How useful would it be to anticipate how well someone will control their emotions? To predict how well they might be able to stay calm during stress? To accept critical feedback stoically?
Heath A. Demaree, professor of psychology at Case Western Reserve University, finds clues in what psychologists call “hot” and “cold” psychology.
“People differ with regard to how well they can control their emotions, and one factor that predicts it is non-emotional in nature—it is a ‘cold’ cognitive construct,” Demaree explained, referring to Working Memory Capacity.
Working memory capacity, or WMC, is the “ability to process a stream of information while engaging in a separate task or while being distracted” he said. For example, taking notes during a lecture: you must listen to what the lecturer is saying at the moment, remember what has already been said, and write it down.
People with a high level of working memory capacity were best at using a coping mechanism to make themselves feel better and control negative emotions after being harshly criticized.
This kind of research where “cold” cognitive psychology meets “hot” emotional psychology is a new route providing the foundation for Demaree’s recent study: “Working Memory Capacity and Spontaneous Emotion Regulation: High Capacity Predicts Self-Enhancement in Response to Negative Feedback,” published in Emotion.
In the study, Demaree and Brandon J. Schmeichel, a professor of psychology at Texas A&M University, test connections between high WMC and the control of emotions.
Demaree explains that this research is “rare because it predicts how emotional functioning is related to WMC… and ours is some of the first research that shows that cold cognition predicts hot emotion.”
This research follows a 2008 study, “Working Memory Capacity and the Self-Regulation of Emotional Expression and Experience” conducted by Demaree, Schmeichel, and Rachael N. Volokhov. The researchers found that though emotions can be controlled, people with higher WMC were better at managing their emotions when directed to do so.
“The 2010 study employs the same ideas, but it additionally showed that people with high WMC control their emotions more naturally – when NOT directed to do so, as well,” Demaree said.
To determine WMC, participants were asked to solve mathematical problems while remembering words; those who had the most correct were identified as having a higher WMC.
The researchers then gave each person a test, then provided either negative feedback or no feedback, and determined whether the emotional reaction to the feedback affected their responses on a subsequent test.
This negative feedback consisted of exaggerated claims on the individual’s character such as “your responses indicate that you have a tendency to be egotistical, placing your own needs ahead of the interests of others” or that “if you fail to mature emotionally or change your lifestyle, you may have difficulty maintaining these friendships and are likely to form insecure relations.”

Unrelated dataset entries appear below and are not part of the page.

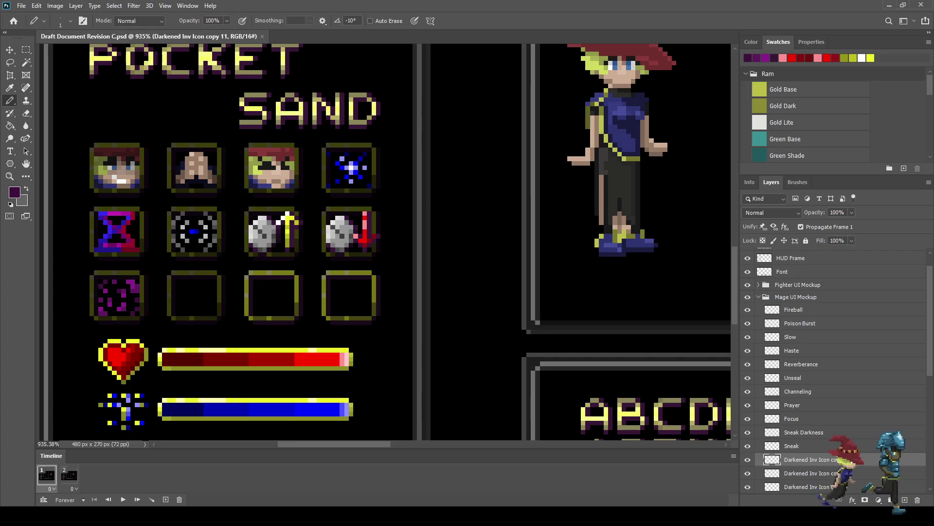
click(793, 310)
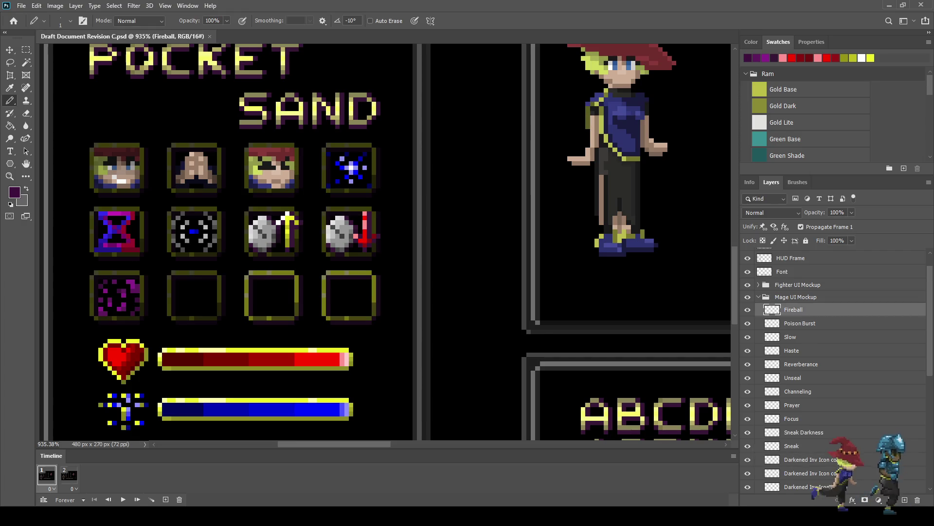
- Sample red and paint a solid red fireball blob in the empty slot
scroll(172, 289, down, 3)
scroll(173, 290, up, 4)
scroll(184, 290, up, 2)
scroll(184, 289, up, 2)
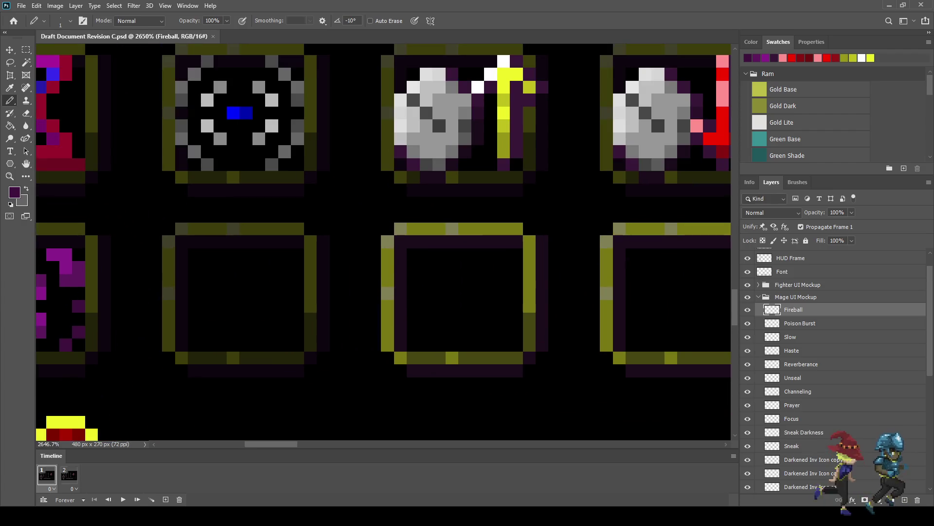
key(i)
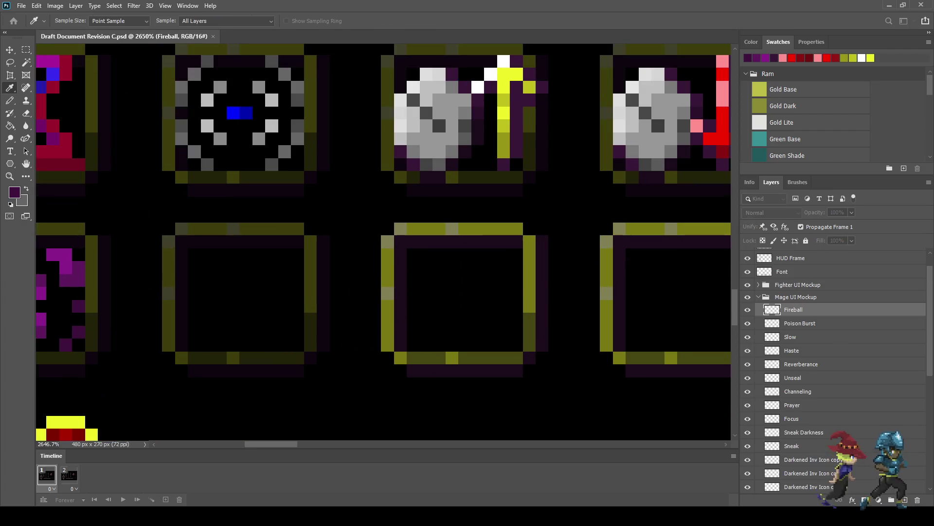
key(b)
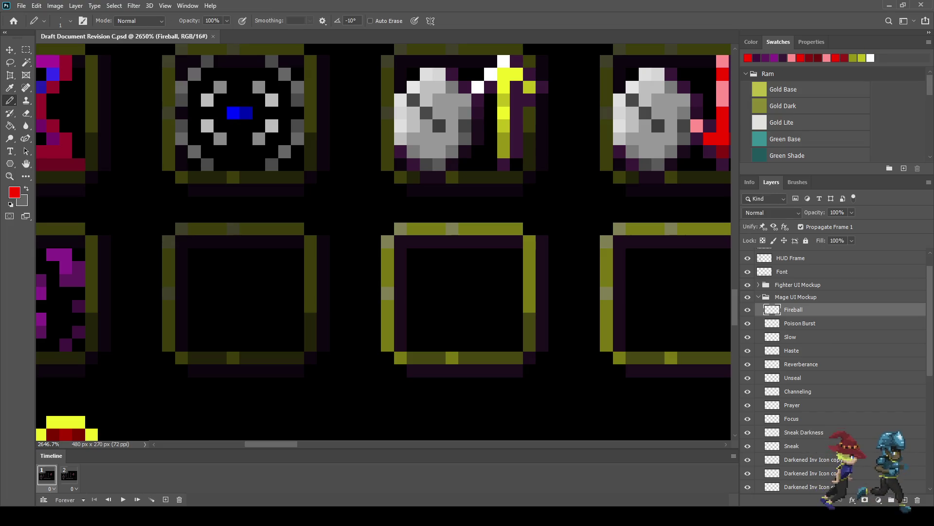
drag(272, 281, 245, 319)
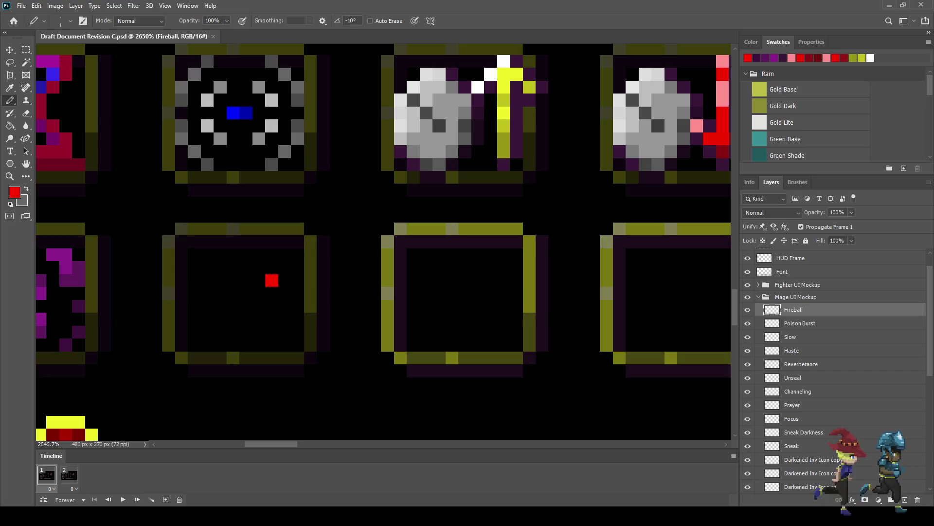
click(259, 306)
mouse_move(258, 280)
mouse_down()
mouse_move(233, 321)
mouse_move(220, 309)
mouse_move(259, 268)
mouse_up()
click(232, 281)
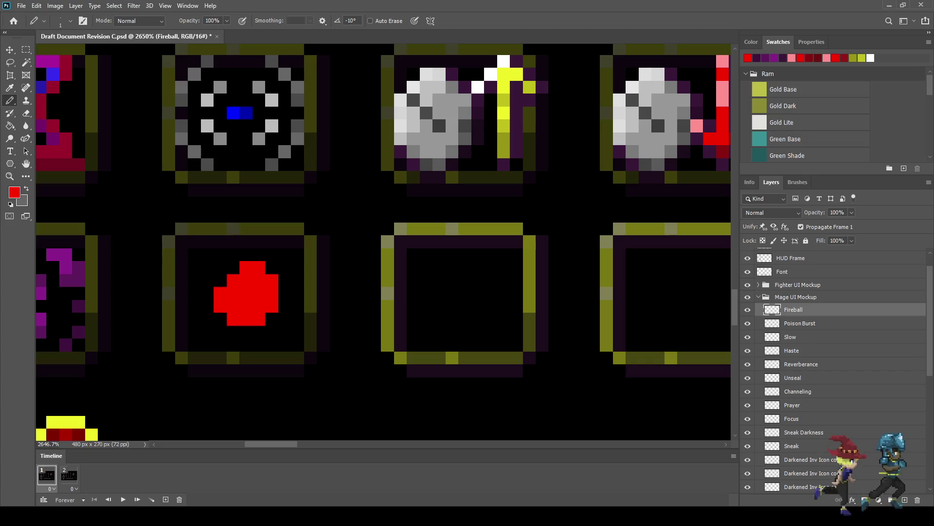
- Sample dark magenta and paint an L-shaped shadow down the fireball's right side and bottom
key(i)
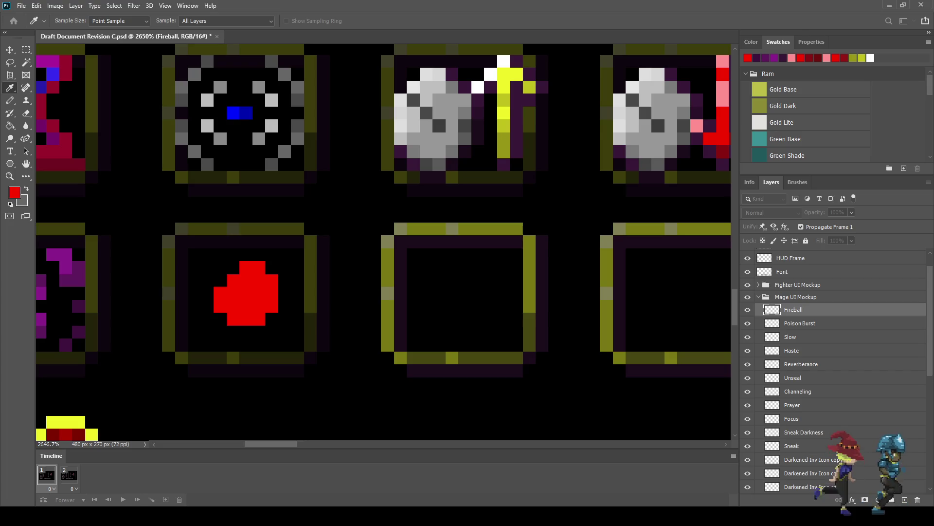
key(b)
scroll(295, 286, up, 2)
scroll(295, 285, up, 1)
mouse_move(254, 275)
mouse_down()
mouse_move(254, 319)
mouse_move(232, 341)
mouse_move(186, 342)
mouse_up()
key(ctrl+z)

Immediately after receiving negative or no feedback, participants were asked to rate their familiarity with a list of people and places.
This list had 72 real items such as Mae West and hydroponics, as well as 18 fake items including Queen Alberta and plates of parallax.
These foils were put on the list to check if any person would “over claim” – meaning they would exaggerate their familiarly with the object. Such over claiming is well known to make people feel better about themselves and control their reactions to criticism.
While over claiming in a public place may be viewed as boastful and immodest, over claiming when criticized or belittled is an effective tool for calming heated emotions.
Researchers found that among those who received negative feedback, people with higher levels of WMC over claimed the most.
Importantly, at the end of the study, it was those people who over claimed the most who also reported the least negative emotions such as being ashamed, upset, or distressed.
Stated differently, people with higher WMC automatically used a strategy that made them feel better and remained controlled when confronted with a negative situation such as criticism or a personal attack, Demaree explained.
Being able to predict emotional responses can be useful in multiple ways.
Emotion regulation techniques can be tailored to individuals based on how likely they’re able to employ them.
Emotional reappraisal strategies, such as controlling one’s facial expression or changing negative situations into positive ones using coping methods, can be taught to help people better handle everyday emotional stressors. These strategies are often more beneficial than suppressing emotion.
In addition to its practical applications, this exploration into emotions – how and why they are managed – is intriguing. As Demaree explains, “It should be interesting. Who doesn’t think about their emotions? It’s engaging; it’s life.”